How much change is change?
YOU hear a lot of moaning about how terrible things are in the United States now, but consider the situation 75 years ago this week when Franklin D. Roosevelt was sworn in as president and delivered his stirring "only thing we have to fear is fear itself" Inaugural Address. Unemployment in Toledo, Ohio, was 80%.
Today, with Barack Obama and Hillary Clinton trying to feel Toledo's pain, unemployment there is 6.4%. The winter of 1933 marked the bottom of the Great Depression. Today, despite the news from Wall Street, we're not even sure if we're in a recession. Millions of people in those days wanted a dictator. When our new president takes the oath next year, we'll be satisfied with someone who just gets a few things done.

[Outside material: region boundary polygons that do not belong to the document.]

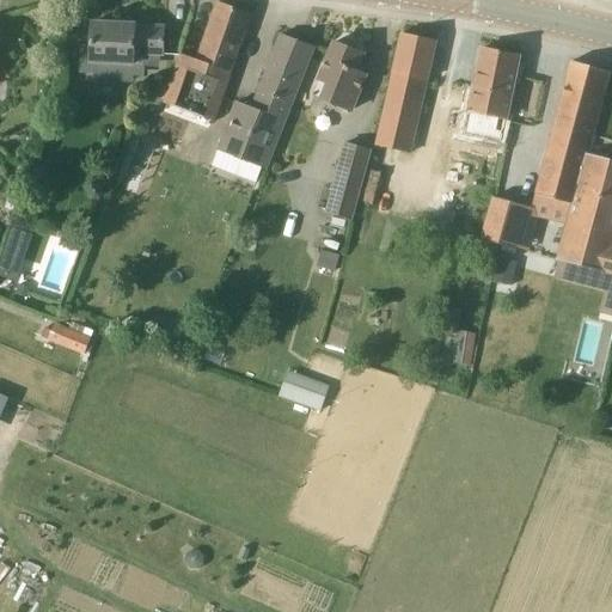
[(214,122),(251,16),(218,4),(197,60),(181,54),(163,103),(176,108),(207,118),(214,122)]
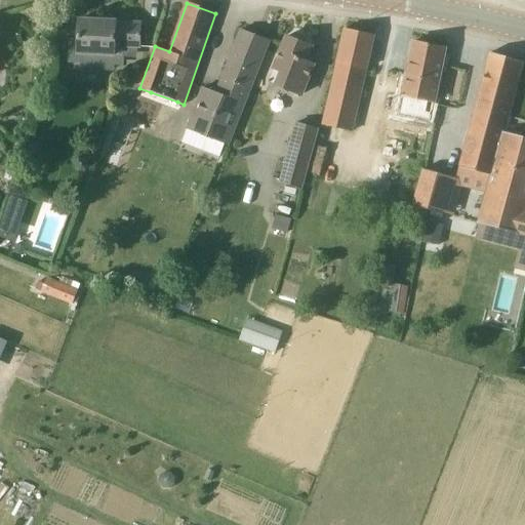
[(139,57),(140,24),(116,23),(116,22),(79,19),(78,40),(69,40),(68,63),(123,66),(124,57),(139,57)]
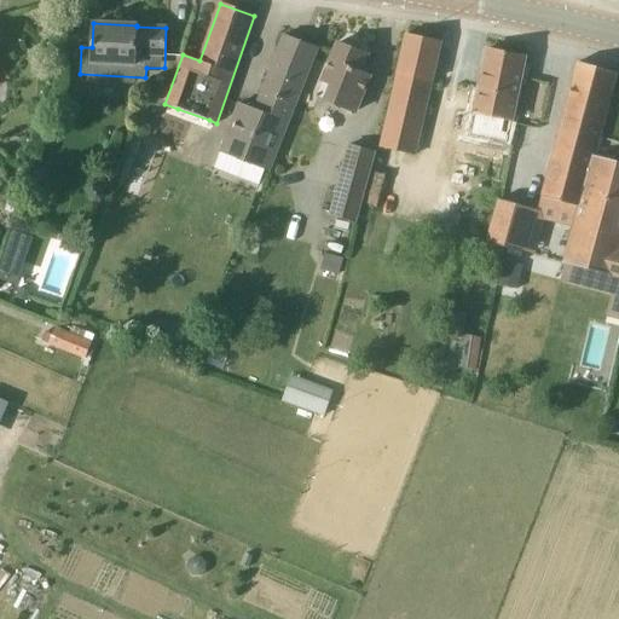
[(422,125),(437,65),(441,42),(406,34),(400,58),(381,144),(411,151),(417,123),(422,125)]
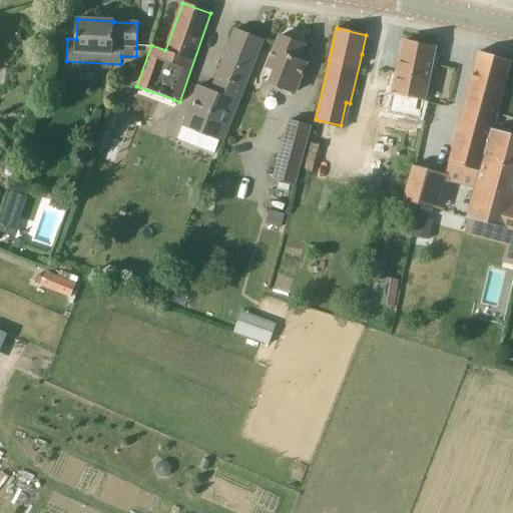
[(223,142),(264,40),(235,29),(211,90),(197,84),(181,126),(223,142)]
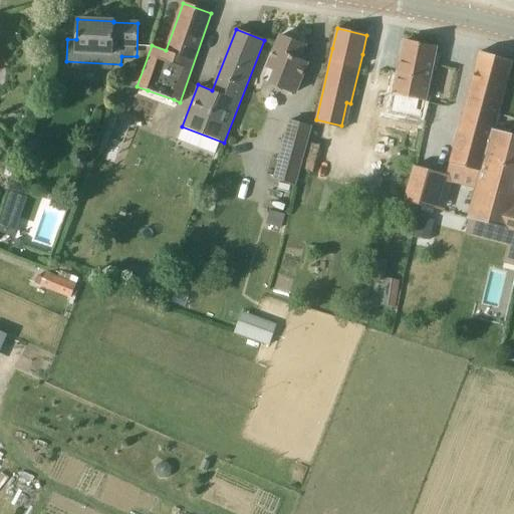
[(295,93),(298,85),(305,67),(295,62),(302,45),(304,46),(305,45),(296,42),(298,38),(289,34),(287,38),(281,36),(263,80),(295,93)]
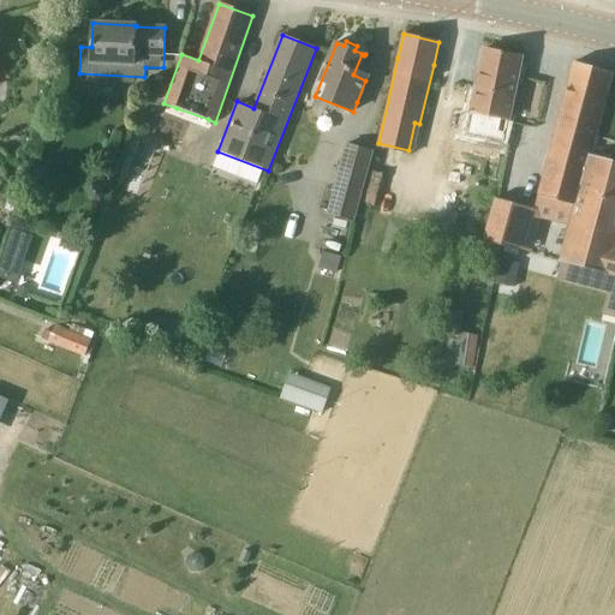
[(485,49),(479,72),(465,133),(501,141),(521,58),(485,49)]
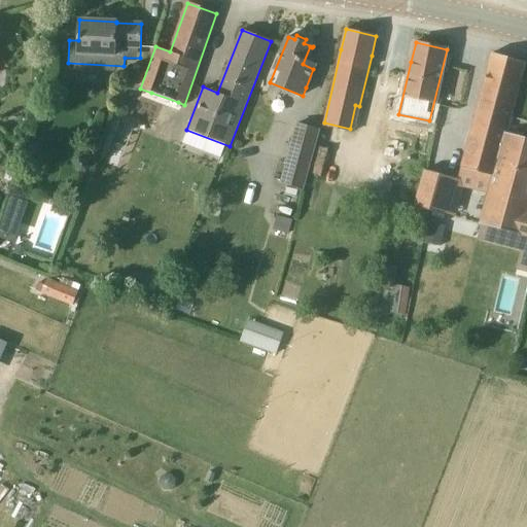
[(520,82),(525,62),(492,54),(461,169),(491,176),(503,133),(506,133),(520,82)]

Or will we? The 2008 presidential campaign has featured rising expectations of real change, especially if Obama makes it all the way. It's not too early to begin to think about what, exactly, this change would mean. How would we define it? How would Obama execute it? Two years from now, will we know if we've achieved it?
Crisis makes change easier. With US financial system in meltdown, FDR's bipartisan bank-rescue plan passed the House on a voice vote with its provisions scrawled on a napkin. But it's a myth that the overwhelmingly Democratic Congress rubber-stamped Roosevelt's 15 major legislative initiatives during his First Hundred Days. Most of those New Deal bills were substantially amended. When he launched Social Security in 1935, many New Dealers thought it was badly watered-down.
Obama tries to prepare his audiences for disappointment. "Change won't be easy," he says repeatedly, explaining how special interests have spent many millions buying Congress. Without a big victory in November that pulls in five or six new Democratic senators (FDR picked up 12 in 1932), it's hard to see how he would get much of his agenda through. Even a landslide guarantees nothing. The Republican minority leaders, Sen. Mitch McConnell and Rep. John Boehner, don't seem likely to catch Obama fever any time soon.
Then there's the budget. Obama admits that with baby boomers set to retire, "we should have been storing our nuts for winter" and "we can't build our future based on a credit card issued by the Bank of China." But he hasn't yet conceded that rolling back President Bush's tax cuts for the wealthy and slowly reducing the $12 billion a month we're spending in Iraq just won't generate enough revenue to pay for all of his ambitious domestic agenda.
Obama may find that the biggest changes he brings are less legislative than attitudinal, by, say, repairing America's image in the world and convincing the African-American community that it must do more to solve its own problems.
Even so, Obama's got a few assets in the Washington change game that has gone underappreciated. The first is that he's a senator. Comfortable with dominating their state legislatures, governors-turned-presidents often neglect congressional relations.
Obama was smart enough to hire former majority leader Tom Daschle's well-regarded staffers, who would likely follow him into the White House. He's not in John McCain's league in working across the aisle, but he has cultivated some important relationships.
For instance, archconservative Sen. Tom Coburn routinely puts a "hold" on dozens of bills. He put one on a bill cosponsored by Obama and GOP Sen. Richard Lugar to clean up dangerous conventional weapons scattered across the former Soviet Union. According to Lugar's office, it was only Obama's unlikely friendship with Coburn that persuaded the Oklahoman to lift his hold and allow the bill to become law.
The two senators from opposite sides of the spectrum go out to dinner and clown around in the cloakroom, with Obama teasing Coburn that he can muss his hair, but Coburn can't muss back. Deploying this kind of charm might seem trivial, but it's an important reason FDR and Reagan got so much through.
Another Obama advantage is that he's showing signs of a quality ascribed to Roosevelt --"longheadedness." Behind their enigmatic smiles, longheaded politicians look farther downfield than most.
In Obama's case, that means that the onetime community organiser is likely to apply to congressional votes the same meticulous planning he's using to win caucus states. To that end, he has already prioritised his presidency, with ending the war, reforming health care and beginning the transition to a prosperous "green economy" as the big three changes he wants to be judged on.
All the planning in the world is worthless if a president can't inspire and excite the American people. In researching a book on FDR, I learned that on March 4, 1933, a woman brought along four handkerchiefs to an Inaugural reception, one for each of her children, so that after shaking hands with the new president she could wipe her hand on each hankie and thereby preserve traces of her hero's sweat for each child. That sounds like some of the delirium I've seen at Obama events. If it continues, he could bring a lot more change than the cynics think.